Single by The 5th Dimension

from the album Portrait
- B-side: "A Love Like Ours"
- Released: March 1970
- Genre: Soul
- Length: 2:58
- Label: Bell Records
- Songwriter: Sedaka-Greenfield
- Producer: Bones Howe

The 5th Dimension singles chronology
| "The Girls' Song" (1970) | "Puppet Man" (1970) | "Save the Country" (1970) |

= Puppet Man (song) =

1970 song written by Neil Sedaka and Howard Greenfield

"Puppet Man" is a song written by Neil Sedaka and Howard Greenfield. It was originally recorded by Sedaka on his 1969 Australian LP Workin' on a Groovy Thing, which saw a UK release under the title Sounds of Sedaka. In the UK, "Puppet Man" was released as the B-side of the single "Ebony Angel" on the MCA label

The first hit version was by The Fifth Dimension in 1970. The following year it was also a hit for Tom Jones.
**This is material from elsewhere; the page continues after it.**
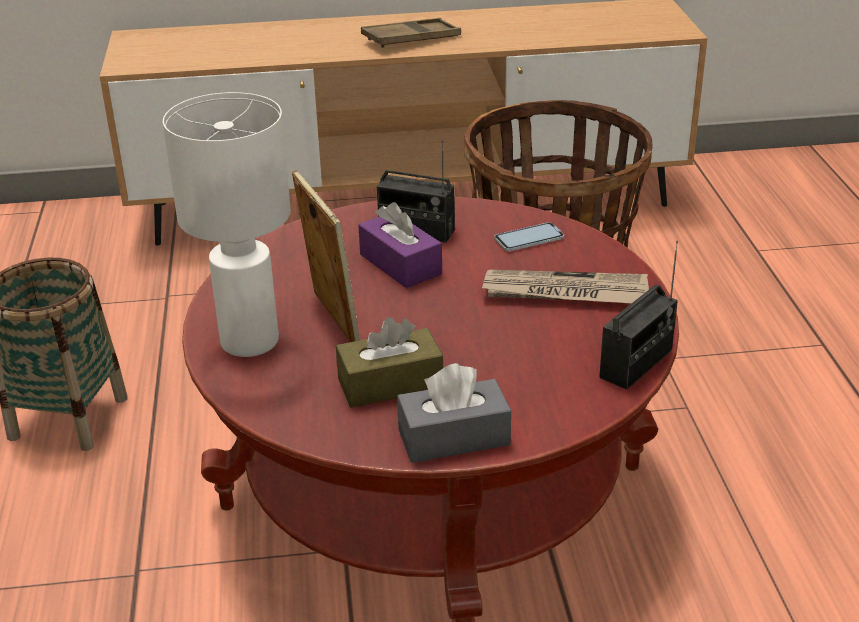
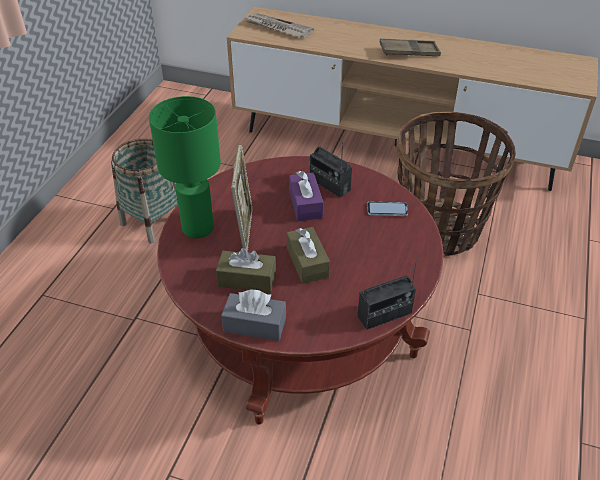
camera: 25 degrees right, 10 degrees up
white table lamp [163,92,291,357] -> green table lamp [149,96,221,238]
newspaper [482,270,649,303] -> newspaper moved to [245,13,314,38]
none -> brown tissue box [287,227,330,284]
The Fifth Dimension's original of "Puppet Man" reached #24 on the U.S. Billboard Hot 100 in the spring of 1970.

== Charts ==

| Chart (1970) | Peak position |
|---|---|
| Australia (Kent Music Report) | 19 |
| Canada RPM Top Singles | 31 |
| U.S. Billboard Hot 100 | 24 |
| U.S. Billboard Adult Contemporary | 31 |
| U.S. Cash Box Top 100 | 22 |

==Tom Jones version==

Tom Jones' version was released the following spring. It reached No. 26 on the U.S. Billboard Hot 100, spending 10 weeks on the chart. For the first six weeks the single was backed with "Every Mile," then was changed to "Resurrection Shuffle", which also became a U.S. top 40 hit, reaching No. 38 and keeping the record on the charts an additional five weeks.

===Charts===

| Chart (1971) | Peak position |
|---|---|
| Belgium (Ultratop 50 Flanders) | 22 |
| Belgium (Ultratop 50 Wallonia) | 27 |
| Canada RPM Top Singles | 9 |
| UK Singles (Official Charts) | 49 |
| US Billboard Hot 100 | 26 |
| US Cash Box Top 100 | 14 |
| West Germany (GfK) | 36 |

==Other versions==
A cover of the song was performed on The Muppet Show in 1980 by a Muppet version of Pinocchio playing into the literal lyrics of the song.